The repo is aimed at developers and has two parts. The first adapts the ML model to run on Apple Silicon (CPU, GPU, Neural Engine), and the second allows you to easily add Stable Diffusion functionality to your own app.
If you just want an end user app, those already exist, but now it will be easier to make ones that take advantage of Apple's dedicated ML hardware as well as the CPU and GPU.
>This repository comprises:
python_coreml_stable_diffusion, a Python package for converting PyTorch models to Core ML format and performing image generation with Hugging Face diffusers in Python
StableDiffusion, a Swift package that developers can add to their Xcode projects as a dependency to deploy image generation capabilities in their apps. The Swift package relies on the Core ML model files generated by python_coreml_stable_diffusion
That's done in professional contexts, when you only care about inference onnxruntime does the job well (including for coreml [1]).
I imagine that here apple wants to highlight a more research/interactive use, for example to allow fine tuning SD on a few samples from a particular domain (a popular customization).
Most models seem to be distributed by/for researchers and industry professionals. Stable Diffusion is state of the art technology, for example.
People who can't get the models to work by themselves given the source code aren't the target audience. There are other projects, though, that do distribute quick and easy scripts and tools to run these models.
Apple stepping in to get Stable Diffusion working on their platform is probably an attempt to get people to take their ML hardware more seriously.

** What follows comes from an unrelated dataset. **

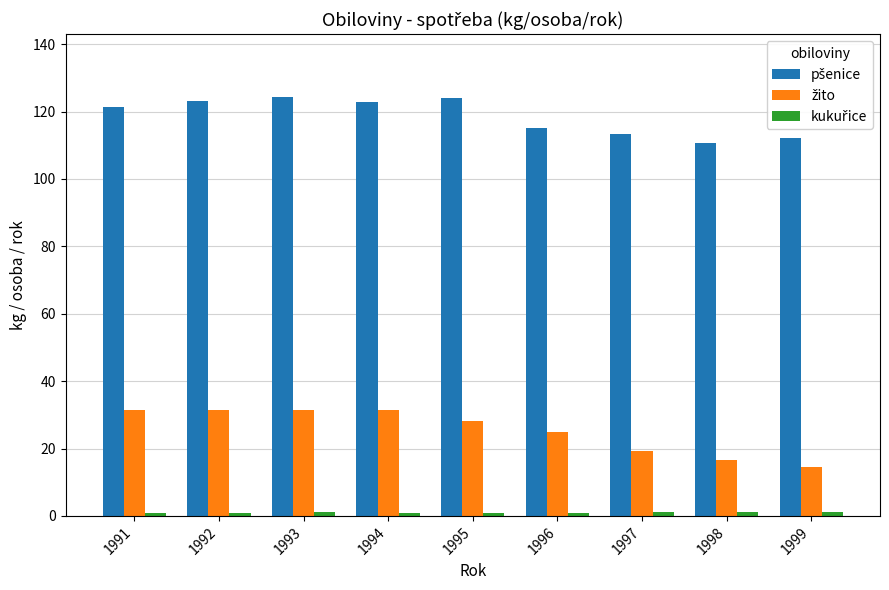

What is the maximum value shown in the chart?

124.3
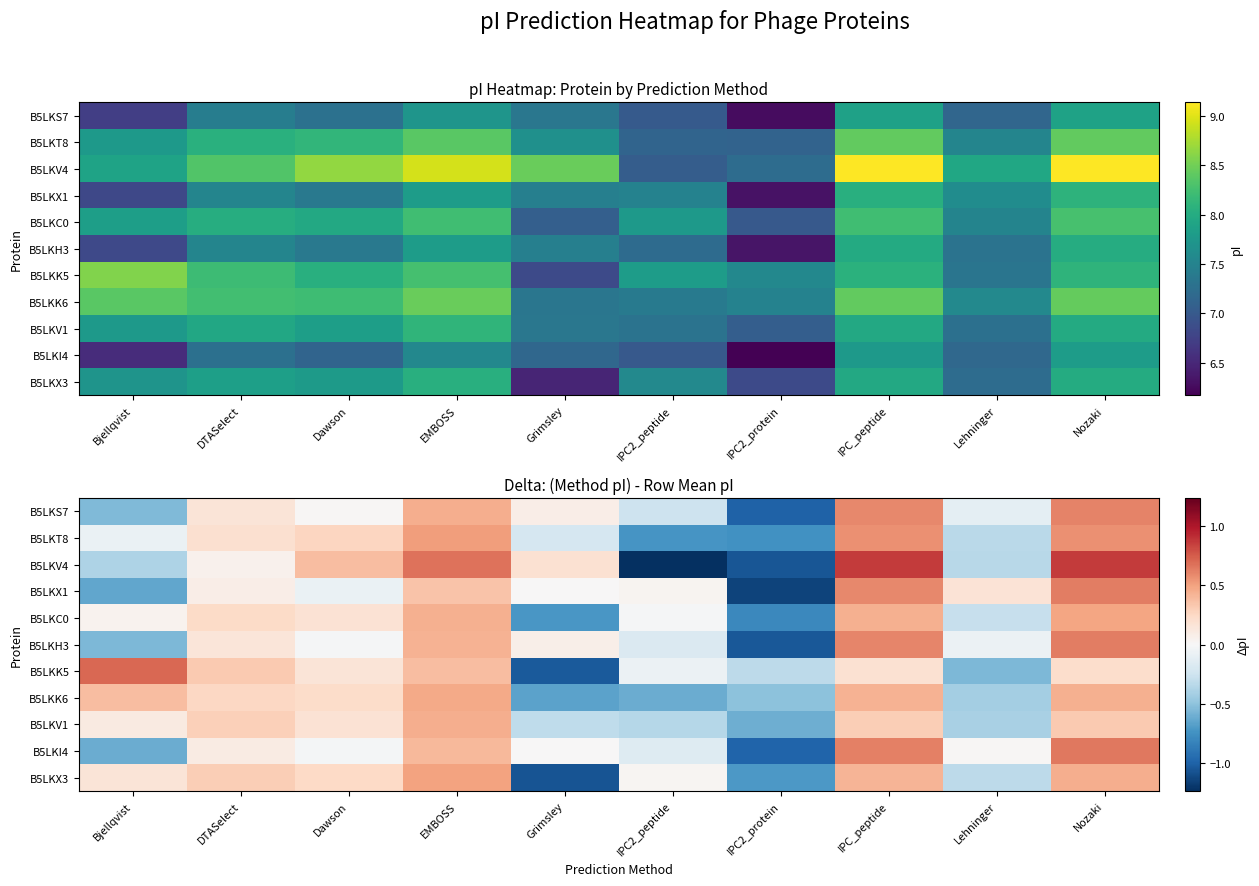

What is the total value across all series at EMBOSS?

5.0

I read this more like "look, ma, no CUDA!" than "Mac users can easily use SD now". This module seemed to be designed so that the upstream SD code can easily be ported back to macOS without special tricks.
Seconded, I wish for a way to work with ML models using native code rather than through some Python scripting interface. I believe TensorFlow is there with C++, but it works only with C++ and not through FFI.
It would increase my interest in experimenting with these models 1000% at the least. I really can't be bothered to spend hours fucking around with pip/pipenv/poetry/virtualenv/anaconda/god knows what other flavour of the month package manager is in use. I just want to clone it and run it, like a Go project. I don't want to download some files from a random website and move them into a special directory in the repo only created after running a script with special flags or some bullshit. I want to clone and run.
It's one of the reasons I recently ported the Whisper model to plain C/C++. You just clone the repo, run `make [model]` and you are ready to go. No Python, no frameworks, no packages - plain and simple.
Apple has their own mlmodel format but they can’t distribute this model as a direct download due to the models EULA. The first task is to translate the model.
I mean, it is a legal time bomb in general[0], with a non-standard license that has special stipulations in an amendment. Do you really incur the weeks of lead time that it would take Legal to review the legality of redistributing this model?
Not really. You're not responsible for how users use products you distribute. The license is passed along to them, they would be the ones violating it.
No, I'm not. If you have supporting precedent for your position (that a licensor can be held liable for the unpreventable actions of a licensee) I would like to see it.
In the professional context (apart of individual apps distributed by small creators / indiehackers) usually models are run using standardized runtimes in native code (C++ usually), using runtimes TensorRT (for Nvidia Devices), onnxruntime (agnostic), etc.